Dates Festival ending today in Souq Waqif.
The 7th Annual Local Dates Festival concludes today at Al Ahmad Square in Souq Waqif.
81 farms are taking part, and each of them grows a different kind of date. The Department of Agricultural Affairs put together the 15-day event in the Ministry of Municipality. From 3 to 9 p.m., people can look at the show.
The Ministry of Agriculture says there is enough date production for 82% of its needs. The percentage is now higher than it was two years ago when it was 76%. This was made possible with the agency's help, which offers pollination services and helps farmers prepare their fields.
The government puts on events several times a year where local farmers can sell their goods directly to the public. Since the festival's first day, many people have come to buy a wide range of date-related goods. Cakes, jams, and milkshakes are some examples. As part of an experiment to see if producers can keep up with expected demand, figs and lemons are sold for the first time.

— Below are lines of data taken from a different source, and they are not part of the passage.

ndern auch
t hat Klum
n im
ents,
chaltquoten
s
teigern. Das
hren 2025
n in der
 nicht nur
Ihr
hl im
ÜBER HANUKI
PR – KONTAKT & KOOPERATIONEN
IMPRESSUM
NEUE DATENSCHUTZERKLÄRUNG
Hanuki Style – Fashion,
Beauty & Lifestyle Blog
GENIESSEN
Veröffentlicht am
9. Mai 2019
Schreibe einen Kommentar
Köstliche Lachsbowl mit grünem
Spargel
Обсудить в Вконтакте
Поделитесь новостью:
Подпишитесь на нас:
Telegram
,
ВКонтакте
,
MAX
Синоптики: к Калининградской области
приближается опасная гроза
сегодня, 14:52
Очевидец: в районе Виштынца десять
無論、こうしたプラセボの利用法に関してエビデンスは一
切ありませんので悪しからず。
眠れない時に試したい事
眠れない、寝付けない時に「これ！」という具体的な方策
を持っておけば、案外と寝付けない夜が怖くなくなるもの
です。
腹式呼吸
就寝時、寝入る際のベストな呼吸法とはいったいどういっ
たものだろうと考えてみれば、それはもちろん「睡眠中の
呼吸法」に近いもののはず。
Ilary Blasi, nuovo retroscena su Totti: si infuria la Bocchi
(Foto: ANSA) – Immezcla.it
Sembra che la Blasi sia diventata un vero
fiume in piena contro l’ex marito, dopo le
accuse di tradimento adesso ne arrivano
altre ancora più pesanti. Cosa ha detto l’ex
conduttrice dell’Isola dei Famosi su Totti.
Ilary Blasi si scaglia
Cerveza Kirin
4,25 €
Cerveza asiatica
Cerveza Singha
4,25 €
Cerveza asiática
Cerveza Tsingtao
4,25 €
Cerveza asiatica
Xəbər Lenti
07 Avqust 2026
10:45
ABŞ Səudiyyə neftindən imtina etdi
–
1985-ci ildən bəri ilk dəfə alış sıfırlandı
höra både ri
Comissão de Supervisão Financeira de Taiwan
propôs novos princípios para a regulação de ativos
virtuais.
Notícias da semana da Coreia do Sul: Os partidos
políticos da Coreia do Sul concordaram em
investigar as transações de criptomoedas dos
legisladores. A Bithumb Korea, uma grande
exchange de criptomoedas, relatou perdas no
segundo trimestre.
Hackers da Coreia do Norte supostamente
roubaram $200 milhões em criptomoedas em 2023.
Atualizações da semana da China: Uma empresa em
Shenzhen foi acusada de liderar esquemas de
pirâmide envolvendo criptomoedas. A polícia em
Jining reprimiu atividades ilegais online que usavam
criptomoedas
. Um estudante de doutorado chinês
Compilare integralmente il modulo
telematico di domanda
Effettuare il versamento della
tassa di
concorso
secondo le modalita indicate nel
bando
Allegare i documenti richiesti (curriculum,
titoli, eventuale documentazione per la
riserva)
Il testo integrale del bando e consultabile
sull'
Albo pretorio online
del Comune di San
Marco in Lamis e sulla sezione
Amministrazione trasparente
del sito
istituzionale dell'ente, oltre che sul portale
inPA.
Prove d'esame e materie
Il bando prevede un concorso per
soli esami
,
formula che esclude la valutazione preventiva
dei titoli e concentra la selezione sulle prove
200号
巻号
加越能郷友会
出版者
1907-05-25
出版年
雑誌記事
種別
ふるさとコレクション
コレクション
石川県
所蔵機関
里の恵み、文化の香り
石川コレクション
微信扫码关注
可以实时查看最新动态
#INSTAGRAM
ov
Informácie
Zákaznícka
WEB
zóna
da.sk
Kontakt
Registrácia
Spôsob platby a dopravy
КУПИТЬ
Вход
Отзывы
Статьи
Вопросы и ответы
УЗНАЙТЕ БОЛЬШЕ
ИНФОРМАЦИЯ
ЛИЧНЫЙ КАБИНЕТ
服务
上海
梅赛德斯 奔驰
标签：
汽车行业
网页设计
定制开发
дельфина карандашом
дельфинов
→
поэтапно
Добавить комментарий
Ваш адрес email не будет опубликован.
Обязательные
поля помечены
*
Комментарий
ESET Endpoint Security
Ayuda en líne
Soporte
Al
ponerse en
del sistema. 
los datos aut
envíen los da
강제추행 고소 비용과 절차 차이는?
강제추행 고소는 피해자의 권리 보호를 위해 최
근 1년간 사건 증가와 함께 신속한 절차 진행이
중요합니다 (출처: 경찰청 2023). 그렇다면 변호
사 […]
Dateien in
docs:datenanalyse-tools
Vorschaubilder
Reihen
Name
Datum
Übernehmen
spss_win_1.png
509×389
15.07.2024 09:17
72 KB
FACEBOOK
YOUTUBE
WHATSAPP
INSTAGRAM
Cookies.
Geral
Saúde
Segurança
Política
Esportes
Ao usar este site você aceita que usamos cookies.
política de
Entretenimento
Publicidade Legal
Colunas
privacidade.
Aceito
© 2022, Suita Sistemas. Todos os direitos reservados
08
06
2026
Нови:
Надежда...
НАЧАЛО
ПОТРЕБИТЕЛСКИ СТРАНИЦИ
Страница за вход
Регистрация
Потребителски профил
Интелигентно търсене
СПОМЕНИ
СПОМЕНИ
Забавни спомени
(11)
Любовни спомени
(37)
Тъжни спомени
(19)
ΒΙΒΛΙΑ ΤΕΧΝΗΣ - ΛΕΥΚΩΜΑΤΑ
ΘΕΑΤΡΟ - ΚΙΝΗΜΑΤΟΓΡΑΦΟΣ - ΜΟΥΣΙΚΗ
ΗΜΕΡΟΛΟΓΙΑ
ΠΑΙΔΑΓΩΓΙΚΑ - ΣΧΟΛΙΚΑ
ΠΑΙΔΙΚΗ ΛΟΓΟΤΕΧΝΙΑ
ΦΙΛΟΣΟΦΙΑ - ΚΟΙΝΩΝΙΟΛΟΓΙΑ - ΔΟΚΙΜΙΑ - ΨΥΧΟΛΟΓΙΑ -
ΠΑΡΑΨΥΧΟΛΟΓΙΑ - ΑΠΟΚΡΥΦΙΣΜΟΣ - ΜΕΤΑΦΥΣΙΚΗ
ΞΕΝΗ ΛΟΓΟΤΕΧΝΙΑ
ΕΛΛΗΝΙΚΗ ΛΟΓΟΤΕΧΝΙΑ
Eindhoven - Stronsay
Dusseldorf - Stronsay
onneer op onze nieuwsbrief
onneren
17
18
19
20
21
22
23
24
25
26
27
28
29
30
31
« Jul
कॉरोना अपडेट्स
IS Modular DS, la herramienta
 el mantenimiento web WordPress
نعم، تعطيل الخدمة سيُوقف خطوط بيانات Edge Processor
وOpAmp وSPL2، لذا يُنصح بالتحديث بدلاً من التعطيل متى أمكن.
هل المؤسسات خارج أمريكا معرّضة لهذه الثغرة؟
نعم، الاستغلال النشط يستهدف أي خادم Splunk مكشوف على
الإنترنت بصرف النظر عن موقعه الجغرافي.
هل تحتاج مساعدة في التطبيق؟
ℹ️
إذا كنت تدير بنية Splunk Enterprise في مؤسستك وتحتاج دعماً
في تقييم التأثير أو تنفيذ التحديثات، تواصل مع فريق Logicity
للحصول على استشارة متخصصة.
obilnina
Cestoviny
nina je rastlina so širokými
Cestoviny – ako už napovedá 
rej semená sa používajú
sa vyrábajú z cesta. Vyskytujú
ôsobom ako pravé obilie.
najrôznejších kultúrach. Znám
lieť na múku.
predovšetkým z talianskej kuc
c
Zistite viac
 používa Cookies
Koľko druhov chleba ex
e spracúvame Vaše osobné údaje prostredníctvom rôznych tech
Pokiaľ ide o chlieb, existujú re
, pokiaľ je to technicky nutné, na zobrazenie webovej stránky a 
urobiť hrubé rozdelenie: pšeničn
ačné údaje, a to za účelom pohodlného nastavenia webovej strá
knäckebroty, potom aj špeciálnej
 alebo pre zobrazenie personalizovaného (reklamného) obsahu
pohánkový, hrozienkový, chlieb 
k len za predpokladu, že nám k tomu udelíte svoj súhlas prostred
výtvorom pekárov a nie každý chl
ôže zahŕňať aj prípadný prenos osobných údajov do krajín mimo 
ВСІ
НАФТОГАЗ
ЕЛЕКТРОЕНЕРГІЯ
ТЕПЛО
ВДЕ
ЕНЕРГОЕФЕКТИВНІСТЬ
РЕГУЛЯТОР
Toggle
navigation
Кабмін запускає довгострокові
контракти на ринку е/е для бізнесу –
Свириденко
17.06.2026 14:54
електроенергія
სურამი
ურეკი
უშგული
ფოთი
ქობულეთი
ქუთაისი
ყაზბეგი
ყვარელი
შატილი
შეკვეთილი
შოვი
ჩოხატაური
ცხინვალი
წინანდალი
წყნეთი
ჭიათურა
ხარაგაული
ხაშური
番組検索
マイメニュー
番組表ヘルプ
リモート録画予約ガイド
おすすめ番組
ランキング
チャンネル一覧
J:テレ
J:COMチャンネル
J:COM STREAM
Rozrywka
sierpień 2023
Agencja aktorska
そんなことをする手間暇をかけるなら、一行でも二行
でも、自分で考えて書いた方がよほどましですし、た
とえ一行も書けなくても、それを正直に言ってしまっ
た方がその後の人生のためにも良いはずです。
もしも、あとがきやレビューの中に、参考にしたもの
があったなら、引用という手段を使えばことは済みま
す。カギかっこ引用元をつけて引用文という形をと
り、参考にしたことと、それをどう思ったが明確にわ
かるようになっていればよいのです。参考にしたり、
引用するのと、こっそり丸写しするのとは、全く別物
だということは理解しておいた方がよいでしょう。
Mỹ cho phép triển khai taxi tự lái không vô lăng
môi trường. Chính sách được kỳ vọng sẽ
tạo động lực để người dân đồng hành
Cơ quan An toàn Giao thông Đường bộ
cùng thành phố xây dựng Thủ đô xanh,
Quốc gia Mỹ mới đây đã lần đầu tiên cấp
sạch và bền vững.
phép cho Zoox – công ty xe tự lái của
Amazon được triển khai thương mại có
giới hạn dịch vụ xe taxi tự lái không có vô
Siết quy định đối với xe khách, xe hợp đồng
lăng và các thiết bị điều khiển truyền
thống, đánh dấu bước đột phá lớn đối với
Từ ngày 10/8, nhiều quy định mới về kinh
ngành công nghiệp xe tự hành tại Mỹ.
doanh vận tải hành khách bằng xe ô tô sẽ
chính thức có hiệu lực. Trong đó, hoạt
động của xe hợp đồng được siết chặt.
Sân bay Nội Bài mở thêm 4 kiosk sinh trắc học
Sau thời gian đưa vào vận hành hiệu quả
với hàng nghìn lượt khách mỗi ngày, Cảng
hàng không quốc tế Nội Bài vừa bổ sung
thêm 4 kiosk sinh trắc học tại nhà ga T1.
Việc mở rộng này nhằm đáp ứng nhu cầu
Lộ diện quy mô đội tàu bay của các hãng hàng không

If the test works, the people who make fruit will have a one-of-a-kind party. One participant said that dates are more than just a type of fruit in Qatari culture and food.
In the dry plains of Qatar, dates are the main dish at all of the celebrations in the area. Date palms are one of the oldest plants, and you can find them anywhere with the right temperature for them to grow. As a result, dates are Qatar's most famous export when it comes to agriculture.
Both locals and visitors enjoyed this year's celebration. Even Rekha, who lives and works in Los Angeles and is from India, didn't know there were so many different kinds of dates. This event gives the general public a great chance to learn about Qatari dates and try some." The location is excellent because it's close to public transportation (taxi or metro).
Mujahed, who works for Al Wakra, says there is a strong link between fasting and dates. This is the first food we eat when we break our fast. Because of the event, which brought in locals and tourists, dates are getting more attention and are being marketed more strongly. So even if you only eat it on holidays or during Ramadan, you might start to eat it every day.
Weill Cornell Medicine in Qatar says that about 16,500 metric tonnes of dates were shipped out of Qatar in 2003.
The people of Qatar eat them daily because they are an essential source of nutrition. Fructose and glucose, two simple sugars found in large amounts on fresh dates, make them sweet in a big way. After eating them, they immediately fill up the body's energy stores. Because of this, they are often used to break the fast in Qatar and the surrounding areas during the month of Ramadan "what the answer said.
Dates also have small amounts of iron, manganese, and copper. In the same way, dates also have macroelements like potassium, phosphorus, calcium, and chlorine. As a result, dates are low in fat and high in carbs and other nutrients, but they don't have much fat.